◆ Selected extract

.....

Linux/cgexec

From Forza's ramblings


Introduction[edit | edit source]

Rendered image of stacked hard drive platters looking like a tower in a cityscape
AI interpretation of Linux Device Mapper Cache devices

Imagine you have multiple applications running on your computer, and you want to ensure that one application doesn't consume all the CPU power or memory, leaving the others struggling for resources. This is where cgroups come into play. Cgroups help you set limits and control the usage of resources for different processes.

Linux Control Groups, v2[edit | edit source]

Linux Control Groups, commonly referred to as cgroups, is a feature in the Linux kernel that provides a way to organize and manage system resources for processes. It allows you to allocate and limit resources like CPU, memory, and I/O bandwidth among different processes or groups of processes.

There are two versions of Control Groups. The original v1 and the new 'unified' v2.

With cgroup v1, the support for multiple hierarchies posed challenges, limiting flexibility and leading to complex configurations. Controllers like the freezer were confined to a single hierarchy, and once bound, controllers couldn't be moved. This inflexibility resulted in managing numerous hierarchies separately, hindering cooperation between controllers. In contrast, cgroup v2 adopts a unified hierarchy approach, addressing these issues with a more practical and streamlined configuration management.

NOTE. Unless stated otherwise, this wiki page soley focuses on the use of Control Groups v2.

The usual way of prioritising CPU between processes is to use the traditional nice tool to set a process's priority between -20 and 19, where -20 is highest priority and 19 the lowest.

With cgroups, it is possible to create a hierarchy and assign limits, not only CPU priorities (weight), but also I/O, memory and other types of limits, to each level and cgroup. Nested cgroups are bound within their parents limits, which can make cgroups a powerful tool to control system resources.

Linux Control Groups have no pre-defined names. Distributions may choose their own names, though you may also use your own naming scheme and hierarchical structure.

A cgroups can be created or removed using mkdir and rmdir.

.....

◆ List of tasks
1. Render this sentence from the cgroups page in Spanish: "Cgroups help you set limits and control the usage of resources for different processes."
2. Print everything on the cgroups page from "Imagine you have" down to "groups of processes.", with no changes.
None of the data has any bearing on what is asked about the cgroups page.

◆ Collected material
.....

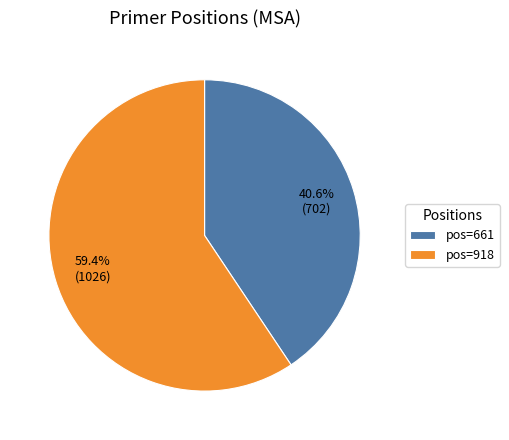

Between pos=918 and pos=661, which is larger?

pos=918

.....

◆ Task results
1. Los cgroups te ayudan a establecer límites y a controlar el uso de los recursos para distintos procesos.

2.
Imagine you have multiple applications running on your computer, and you want to ensure that one application doesn't consume all the CPU power or memory, leaving the others struggling for resources. This is where cgroups come into play. Cgroups help you set limits and control the usage of resources for different processes.

Linux Control Groups, v2[edit | edit source]

Linux Control Groups, commonly referred to as cgroups, is a feature in the Linux kernel that provides a way to organize and manage system resources for processes. It allows you to allocate and limit resources like CPU, memory, and I/O bandwidth among different processes or groups of processes.